* [Description of the task]
With the images removed, reproduce each entry below word for word.

* [Entries shown]
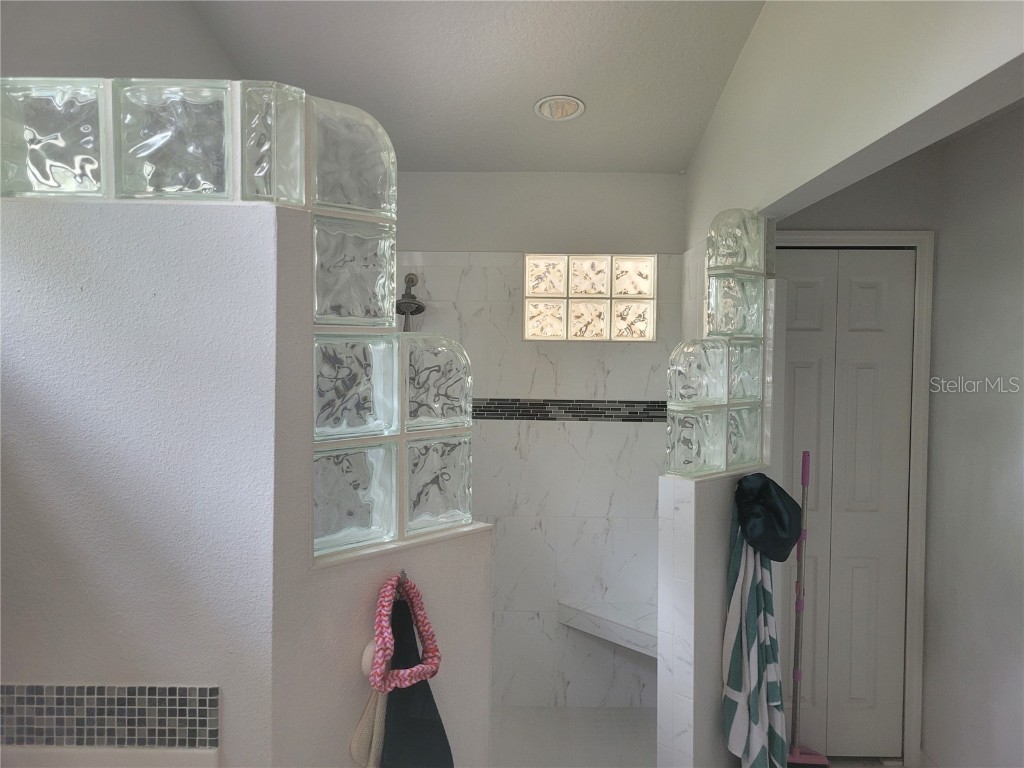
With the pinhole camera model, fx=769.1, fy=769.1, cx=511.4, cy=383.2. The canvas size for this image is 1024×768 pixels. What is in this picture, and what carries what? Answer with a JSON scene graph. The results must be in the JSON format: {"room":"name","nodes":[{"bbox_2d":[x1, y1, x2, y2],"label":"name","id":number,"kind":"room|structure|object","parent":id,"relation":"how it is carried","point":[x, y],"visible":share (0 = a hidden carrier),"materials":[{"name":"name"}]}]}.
{"room":"bathroom","nodes":[
{"label":"bathroom","id":0,"kind":"room"},
{"bbox_2d":[0,0,245,82],"label":"left wall","id":1,"kind":"structure","parent":0,"point":[96,63],"materials":[{"name":"grey paint"}]},
{"bbox_2d":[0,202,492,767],"label":"left half wall","id":2,"kind":"structure","parent":0,"point":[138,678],"materials":[{"name":"white paint"}]},
{"bbox_2d":[0,683,219,748],"label":"mosaic tile strip","id":3,"kind":"object","parent":2,"relation":"attached to","point":[3,691],"visible":0.98,"materials":[{"name":"tile"}]},
{"bbox_2d":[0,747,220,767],"label":"ledge","id":4,"kind":"object","parent":2,"relation":"attached to","point":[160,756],"visible":0.82,"materials":[{"name":"white"}]},
{"bbox_2d":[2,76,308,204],"label":"glass block","id":5,"kind":"object","parent":2,"relation":"in","point":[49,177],"visible":0.89,"materials":[{"name":"clear glass"}]},
{"bbox_2d":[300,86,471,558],"label":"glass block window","id":6,"kind":"structure","parent":2,"relation":"in","point":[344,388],"materials":[{"name":"glass"}]},
{"bbox_2d":[397,569,408,586],"label":"towel hook","id":7,"kind":"object","parent":2,"relation":"attached to","point":[403,573],"visible":0.39,"materials":[{"name":"silver metal"}]},
{"bbox_2d":[350,641,388,767],"label":"beige cloth","id":8,"kind":"object","parent":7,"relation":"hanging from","point":[365,741],"visible":0.61,"materials":[{"name":"beige fabric"}]},
{"bbox_2d":[368,574,442,694],"label":"headband","id":9,"kind":"object","parent":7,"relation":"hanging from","point":[431,674],"visible":0.94,"materials":[{"name":"pink fabric"}]},
{"bbox_2d":[379,597,453,767],"label":"black towel","id":10,"kind":"object","parent":7,"relation":"hanging from","point":[414,687],"visible":0.79,"materials":[{"name":"fabric"}]},
{"bbox_2d":[188,0,766,174],"label":"ceiling","id":11,"kind":"structure","parent":0,"point":[541,87],"materials":[{"name":"white paint"}]},
{"bbox_2d":[534,94,585,120],"label":"recessed light","id":12,"kind":"object","parent":11,"relation":"in","point":[548,106],"visible":1,"materials":[{"name":"white"}]},
{"bbox_2d":[393,173,684,706],"label":"shower back wall","id":13,"kind":"structure","parent":0,"point":[418,175],"materials":[{"name":"white tile"}]},
{"bbox_2d":[395,273,425,331],"label":"shower head","id":14,"kind":"object","parent":13,"relation":"attached to","point":[418,310],"visible":0.78},
{"bbox_2d":[473,398,664,421],"label":"mosaic tile border","id":15,"kind":"object","parent":13,"relation":"attached to","point":[626,405],"visible":0.51,"materials":[{"name":"tile"}]},
{"bbox_2d":[523,254,656,342],"label":"glass block window","id":16,"kind":"structure","parent":13,"relation":"in","point":[632,278],"materials":[{"name":"glass"}]},
{"bbox_2d":[557,600,657,656],"label":"shower bench","id":17,"kind":"object","parent":13,"relation":"attached to","point":[634,635],"visible":0.65,"materials":[{"name":"white stone"}]},
{"bbox_2d":[491,705,655,767],"label":"shower floor","id":18,"kind":"structure","parent":0,"point":[581,741],"materials":[{"name":"tile"}]},
{"bbox_2d":[655,468,772,767],"label":"right half wall","id":19,"kind":"structure","parent":0,"point":[685,590],"materials":[{"name":"white tile"}]},
{"bbox_2d":[670,209,774,476],"label":"glass block window","id":20,"kind":"object","parent":19,"relation":"in","point":[709,394],"visible":0.94,"materials":[{"name":"glass"}]},
{"bbox_2d":[722,501,788,767],"label":"striped towel","id":21,"kind":"object","parent":19,"relation":"hanging from","point":[736,652],"visible":0.87,"materials":[{"name":"fabric"}]},
{"bbox_2d":[734,472,803,561],"label":"black cap","id":22,"kind":"object","parent":19,"relation":"hanging from","point":[787,538],"visible":0.97,"materials":[{"name":"fabric"}]},
{"bbox_2d":[683,0,1023,245],"label":"upper right wall","id":23,"kind":"structure","parent":0,"point":[910,26],"materials":[{"name":"white paint"}]},
{"bbox_2d":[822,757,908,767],"label":"bathroom floor","id":24,"kind":"structure","parent":0,"point":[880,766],"materials":[{"name":"tile"}]},
{"bbox_2d":[784,450,832,765],"label":"broom","id":25,"kind":"object","parent":24,"relation":"on","point":[796,751],"visible":0.96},
{"bbox_2d":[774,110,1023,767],"label":"right wall","id":26,"kind":"structure","parent":0,"point":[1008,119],"materials":[{"name":"paint"}]},
{"bbox_2d":[779,251,913,761],"label":"bifold door","id":27,"kind":"structure","parent":26,"relation":"in","point":[872,289],"materials":[{"name":"white paint"}]},
{"bbox_2d":[772,230,935,765],"label":"door frame","id":28,"kind":"structure","parent":26,"relation":"attached to","point":[919,267],"materials":[{"name":"white paint"}]}
]}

* [Result of the task]
With the pinhole camera model, fx=769.1, fy=769.1, cx=511.4, cy=383.2. The canvas size for this image is 1024×768 pixels. What is in this picture, and what carries what? Answer with a JSON scene graph. The results must be in the JSON format: {"room":"name","nodes":[{"bbox_2d":[x1, y1, x2, y2],"label":"name","id":number,"kind":"room|structure|object","parent":id,"relation":"how it is carried","point":[x, y],"visible":share (0 = a hidden carrier),"materials":[{"name":"name"}]}]}.
{"room":"bathroom","nodes":[
{"label":"bathroom","id":0,"kind":"room"},
{"bbox_2d":[0,0,245,82],"label":"left wall","id":1,"kind":"structure","parent":0,"point":[96,63],"materials":[{"name":"grey paint"}]},
{"bbox_2d":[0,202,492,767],"label":"left half wall","id":2,"kind":"structure","parent":0,"point":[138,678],"materials":[{"name":"white paint"}]},
{"bbox_2d":[0,683,219,748],"label":"mosaic tile strip","id":3,"kind":"object","parent":2,"relation":"attached to","point":[3,691],"visible":0.98,"materials":[{"name":"tile"}]},
{"bbox_2d":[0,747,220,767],"label":"ledge","id":4,"kind":"object","parent":2,"relation":"attached to","point":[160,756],"visible":0.82,"materials":[{"name":"white"}]},
{"bbox_2d":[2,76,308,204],"label":"glass block","id":5,"kind":"object","parent":2,"relation":"in","point":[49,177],"visible":0.89,"materials":[{"name":"clear glass"}]},
{"bbox_2d":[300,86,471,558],"label":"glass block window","id":6,"kind":"structure","parent":2,"relation":"in","point":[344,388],"materials":[{"name":"glass"}]},
{"bbox_2d":[397,569,408,586],"label":"towel hook","id":7,"kind":"object","parent":2,"relation":"attached to","point":[403,573],"visible":0.39,"materials":[{"name":"silver metal"}]},
{"bbox_2d":[350,641,388,767],"label":"beige cloth","id":8,"kind":"object","parent":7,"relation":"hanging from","point":[365,741],"visible":0.61,"materials":[{"name":"beige fabric"}]},
{"bbox_2d":[368,574,442,694],"label":"headband","id":9,"kind":"object","parent":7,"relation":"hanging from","point":[431,674],"visible":0.94,"materials":[{"name":"pink fabric"}]},
{"bbox_2d":[379,597,453,767],"label":"black towel","id":10,"kind":"object","parent":7,"relation":"hanging from","point":[414,687],"visible":0.79,"materials":[{"name":"fabric"}]},
{"bbox_2d":[188,0,766,174],"label":"ceiling","id":11,"kind":"structure","parent":0,"point":[541,87],"materials":[{"name":"white paint"}]},
{"bbox_2d":[534,94,585,120],"label":"recessed light","id":12,"kind":"object","parent":11,"relation":"in","point":[548,106],"visible":1,"materials":[{"name":"white"}]},
{"bbox_2d":[393,173,684,706],"label":"shower back wall","id":13,"kind":"structure","parent":0,"point":[418,175],"materials":[{"name":"white tile"}]},
{"bbox_2d":[395,273,425,331],"label":"shower head","id":14,"kind":"object","parent":13,"relation":"attached to","point":[418,310],"visible":0.78},
{"bbox_2d":[473,398,664,421],"label":"mosaic tile border","id":15,"kind":"object","parent":13,"relation":"attached to","point":[626,405],"visible":0.51,"materials":[{"name":"tile"}]},
{"bbox_2d":[523,254,656,342],"label":"glass block window","id":16,"kind":"structure","parent":13,"relation":"in","point":[632,278],"materials":[{"name":"glass"}]},
{"bbox_2d":[557,600,657,656],"label":"shower bench","id":17,"kind":"object","parent":13,"relation":"attached to","point":[634,635],"visible":0.65,"materials":[{"name":"white stone"}]},
{"bbox_2d":[491,705,655,767],"label":"shower floor","id":18,"kind":"structure","parent":0,"point":[581,741],"materials":[{"name":"tile"}]},
{"bbox_2d":[655,468,772,767],"label":"right half wall","id":19,"kind":"structure","parent":0,"point":[685,590],"materials":[{"name":"white tile"}]},
{"bbox_2d":[670,209,774,476],"label":"glass block window","id":20,"kind":"object","parent":19,"relation":"in","point":[709,394],"visible":0.94,"materials":[{"name":"glass"}]},
{"bbox_2d":[722,501,788,767],"label":"striped towel","id":21,"kind":"object","parent":19,"relation":"hanging from","point":[736,652],"visible":0.87,"materials":[{"name":"fabric"}]},
{"bbox_2d":[734,472,803,561],"label":"black cap","id":22,"kind":"object","parent":19,"relation":"hanging from","point":[787,538],"visible":0.97,"materials":[{"name":"fabric"}]},
{"bbox_2d":[683,0,1023,245],"label":"upper right wall","id":23,"kind":"structure","parent":0,"point":[910,26],"materials":[{"name":"white paint"}]},
{"bbox_2d":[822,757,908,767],"label":"bathroom floor","id":24,"kind":"structure","parent":0,"point":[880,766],"materials":[{"name":"tile"}]},
{"bbox_2d":[784,450,832,765],"label":"broom","id":25,"kind":"object","parent":24,"relation":"on","point":[796,751],"visible":0.96},
{"bbox_2d":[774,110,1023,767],"label":"right wall","id":26,"kind":"structure","parent":0,"point":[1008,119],"materials":[{"name":"paint"}]},
{"bbox_2d":[779,251,913,761],"label":"bifold door","id":27,"kind":"structure","parent":26,"relation":"in","point":[872,289],"materials":[{"name":"white paint"}]},
{"bbox_2d":[772,230,935,765],"label":"door frame","id":28,"kind":"structure","parent":26,"relation":"attached to","point":[919,267],"materials":[{"name":"white paint"}]}
]}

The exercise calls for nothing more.